Purpose: The demand for healthcare delivered in ambulatory care settings has increased. With value-based care programs, ambulatory care nurses increasingly work as care managers providing holistic, person-centered care that is integrated across settings. Specific electronig health record (EHR) tools, comprehensive training, and standard processes support care managers in coordinating care and transferring knowledge across the health system. However, at an academic medical center in the Pacific Northwest, there has historically been a lack of education, standardization, and training for ambulatory care nurses.
Description: An environmental scan of current care management processes was conducted through RN survey, contextual inquiry, and information technology discovery sessions.
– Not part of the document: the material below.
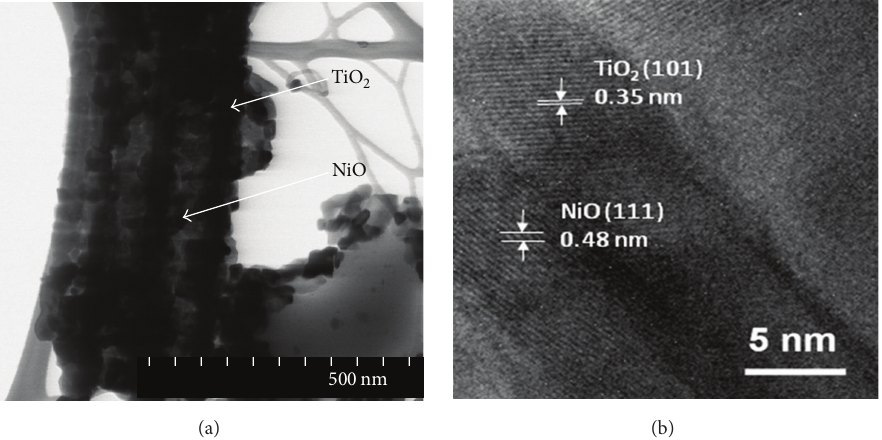
Figure 2: (a) STEM image and (b) HRTEM image of NiO/TNTs (0.5M).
100 ambulatory care nurses across primary and specialty care completed a survey about their practice. The majority (87%) stated their work involved care management. Most (69%) reported documenting care coordination activities within telephone encounters; however, participants also reported documenting in at least eight other areas of the EHR. Approximately half (53%) relied on tools within the EHR to describe patients’ progress and organize outreach; others relied on tools such as Excel, Outlook, or a notebook for these purposes.
These survey results were supplemented by an 8-hour contextual inquiry in one primary care and one oncology clinic. Notable observations included: 1) variation in management of incoming patient communication, 2) simple patient questions requiring 25 minutes of chart review and care coordination to reach resolution, and 3) nurses’ reliance on non-EHR tools to track complex patient populations.
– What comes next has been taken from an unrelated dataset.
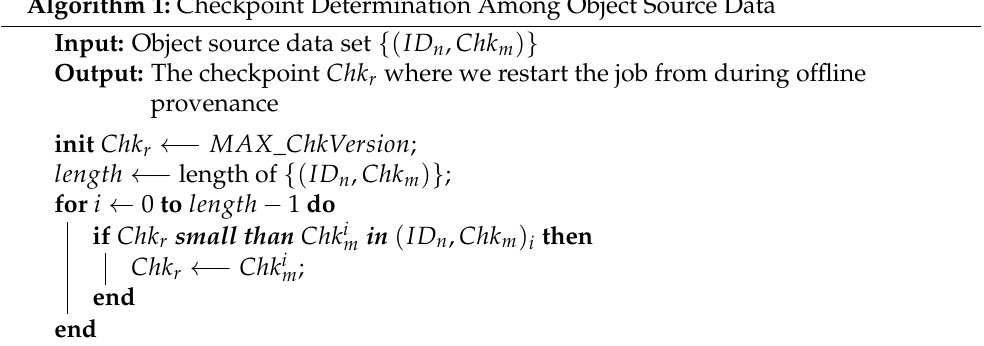
Algorithm 1: Checkpoint Determination Among Object Source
Information technology discovery sessions with 33 primary care staff (including nurses, behaviorists, pharmacists, and medical assistants) revealed: 1) lack of a standardized method for referral into care management, 2) lack of consistency in tracking care managed patients, 3) inconsistent documentation of care plans (53%) and patient goals (63%) in inconsistent locations of the chart, and 5) lack of standard work for patient outreach.
Taken together, these data highlight variability of nursing practice, workflows, and EHR use in ambulatory care. These conditions negatively impact transfer of knowledge across settings, time needed to review charts in preparation for care management and patient experience and safety. This information was instrumental in bringing enhanced EHR care management tools and education to clinics in a phased approach, first in primary care and then in specialties.
Evaluation/outcomes: The ambulatory care informatics team recommended enhanced EHR tools for care managers including: 1) an order for enrollment into care management; 2) episodes of care, care planning/goal activities, and standardized patient assessments; 3) tools for planning and tracking outreach; and 4) expanded “at a glance” information.
Next steps include: 1) creating comprehensive education on these tools to enable standard processes; 2) designing reports to assess tool use, provide feedback to users, and enable data extraction; 3) improving visibility of ambulatory care managers’ work in acute, critical care, and emergency department settings; and 4) expanding use to care managers in specialty clinics.
Initial outcome data will focus on process metrics concerning consistency of standard EHR tool use in primary care.